La deuxième œuvre n’est autre qu’une grande statue du plus célèbre des pharaons. Ses traits, encore adolescents, rappellent que le roi d’Egypte est monté sur le trône à l’âge de 8 ans, pour mourir dans des circonstances mystérieuses avant d’avoir atteint la vingtaine.

«Le jeune âge du pharaon et son court règne explique en partie la popularité du personnage aujourd’hui encore, indique Florence Maruéjol, égyptologue et ambassadrice scientifique de l’exposition. Mais c’est surtout son fabuleux trésor qui lui a forgé une telle renommée.»

Un peu plus loin, dans une grande pièce sombre, le public est invité à se mettre dans la peau de l’anglais Howard Carter lors de l’ouverture du tombeau le 29 novembre 1922. Le scientifique avait percé un petit orifice dans la porte encore scellée, découverte après des années de recherches infructueuses dans la Vallée des Rois. Une lampe électrique au bout du bras, ses yeux apercevaient les premiers trésors tel qu'il le relèvera plus tard dans son journal:

De l’or, partout le scintillement de l’or.

Un empilement bien ordonné sublime l’obscurité

La lumière s’allume lentement dans la salle. Carter avait bien décrit la scène. Nous voici face à la première pièce du tombeau, une antichambre regroupant déjà plus de 600 objets plus somptueux les uns que les autres. Lits dorés avec têtes d’animaux sculptées, sceptres et coffres richement décorés, trône majestueux, chars de cérémonies recouverts d’or et statues de toutes formes… Tous sont disposés comme au jour de leur découverte grâce aux croquis et aux notes d’Howard Carter et aux clichés de son photographe, Harry Burton.

Howard Carter se penche sur une statue creuse du sarcophage et enlève la poussière avec un pinceau- A ses côtés, un collaborateur local.
Howard Carter et un collaborateur, ici en 1923 en Egypte, se doutaient-ils déjà de la portée de leur découverte?

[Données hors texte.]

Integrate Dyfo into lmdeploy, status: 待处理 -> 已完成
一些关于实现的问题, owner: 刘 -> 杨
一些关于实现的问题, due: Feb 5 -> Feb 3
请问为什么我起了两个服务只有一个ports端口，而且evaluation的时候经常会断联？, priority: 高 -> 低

Dans la pièce suivante, c’est la salle du sarcophage qui est reconstituée. Entre les quatre murs décorés par de grandes fresques, une chapelle recouverte d’or occupait près de l’ensemble du volume de la pièce. Un sceau intact était encore apposé sur les portes lors de la découverte du tombeau. Personne ne les avait franchies depuis plus de trois mille ans.

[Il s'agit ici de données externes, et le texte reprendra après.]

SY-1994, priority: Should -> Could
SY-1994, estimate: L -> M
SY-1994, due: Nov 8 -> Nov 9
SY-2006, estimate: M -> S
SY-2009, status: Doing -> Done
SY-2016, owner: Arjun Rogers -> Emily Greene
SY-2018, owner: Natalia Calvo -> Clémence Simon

A l’intérieur de cette chapelle, une autre chapelle… Puis encore une autre et une autre... Ces quatre chapelles gigognes, toutes couvertes d’or, renfermaient un sarcophage en roche rouge. Ce dernier contient trois riches cercueils imbriqués les uns dans les autres. Dans le dernier, en or massif, repose enfin la momie du pharaon. Sa tête et ses épaules recouvertes par le célèbre masque d’or, devenu symbole de la richesse et la puissance de l’Egypte antique.

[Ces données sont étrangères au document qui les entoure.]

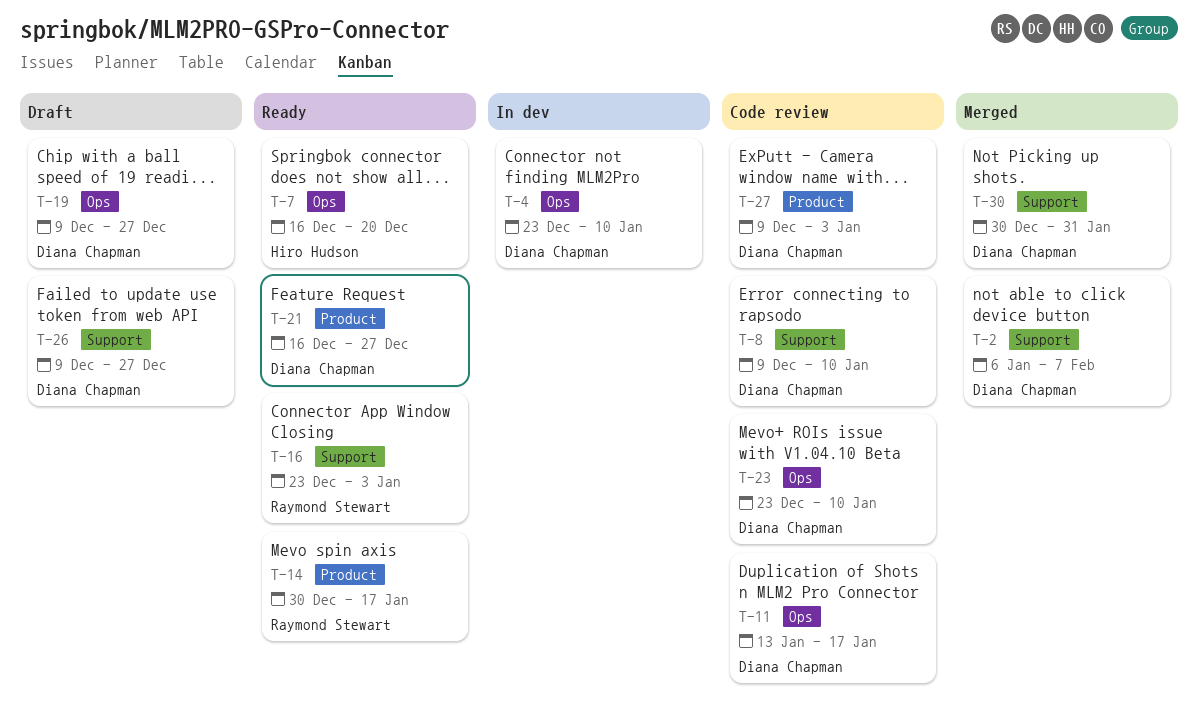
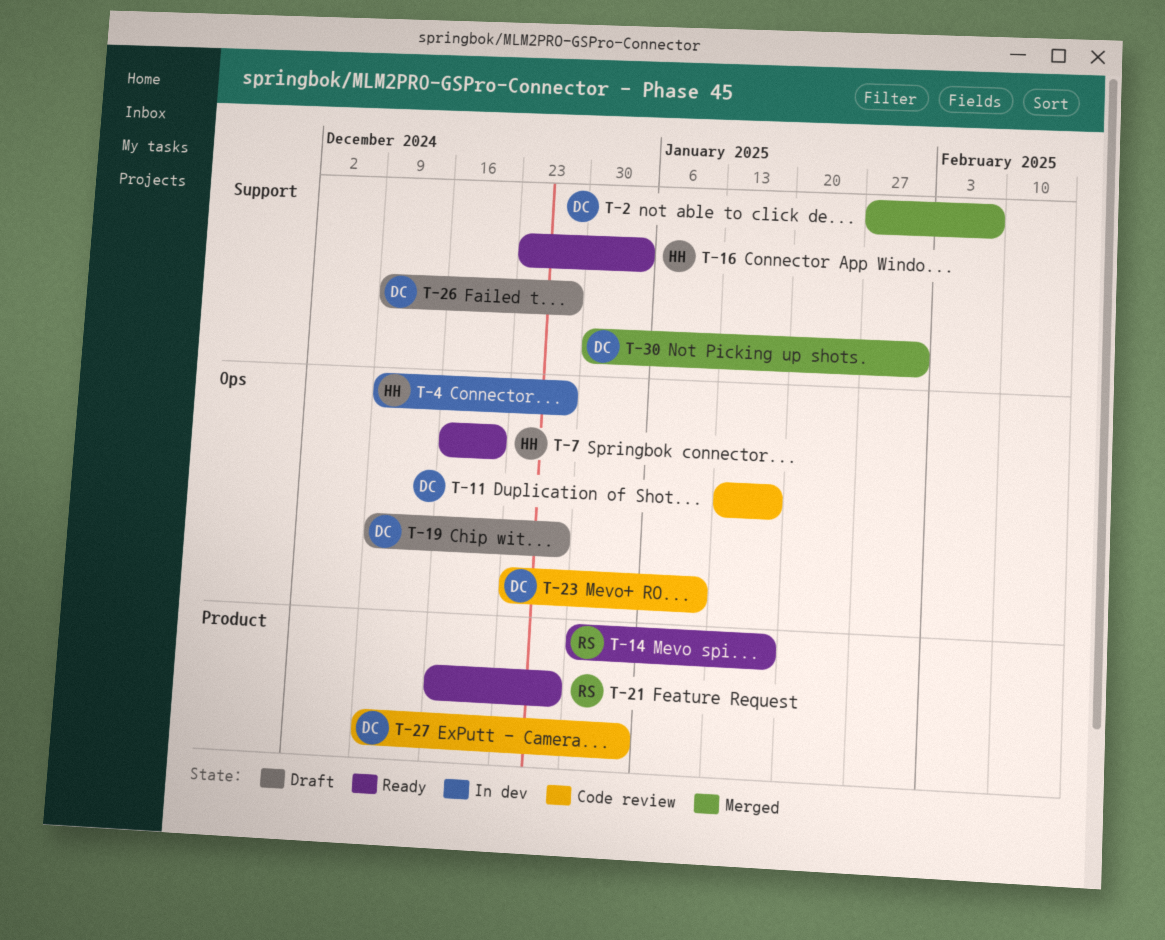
T-2, start: Jan 6 -> Jan 27
T-4, owner: Diana Chapman -> Hiro Hudson
T-4, start: Dec 23 -> Dec 9
T-4, due: Jan 10 -> Dec 27
T-8: present -> none
T-16, owner: Raymond Stewart -> Hiro Hudson
T-21, owner: Diana Chapman -> Raymond Stewart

Dix pièces maîtresses mises en avant

Anubis vu de profil, allongé sur un coffre en or.
Anubis est le gardien du royaume des défunts.

Chaque objet est présenté à double dans l’exposition, ce qui permet d’examiner de plus près encore une fois tout le trésor. Des objets eux aussi scrupuleusement reproduits d’après les originaux. «Les hiéroglyphes qui recouvrent chacune des chapelles ont été minutieusement vérifiés par des égyptologues», indique Florence Maruéjol.

A travers vidéos et photos d’archives, les visiteurs sont aussi amenés à en savoir plus sur la découverte du tombeau et le long travail qui a suivi pour transporter tous ces objets jusqu’au Nil. Et à en avoir le cœur net à propos de cette fameuse malédiction qui aurait frappé pas moins de vingt-sept personnes ayant foulé le sol du tombeau, dont Lord Carnarvon, le commanditaire des fouilles.

«Rien de sérieux dans ces hypothèses, rassure Florence Maruéjol. Cela prouve surtout l’excitation médiatique dans le monde entier qu’avait suscitée cette fabuleuse découverte.» Voilà qui rassurera les futurs visiteurs de l’exposition à Genève.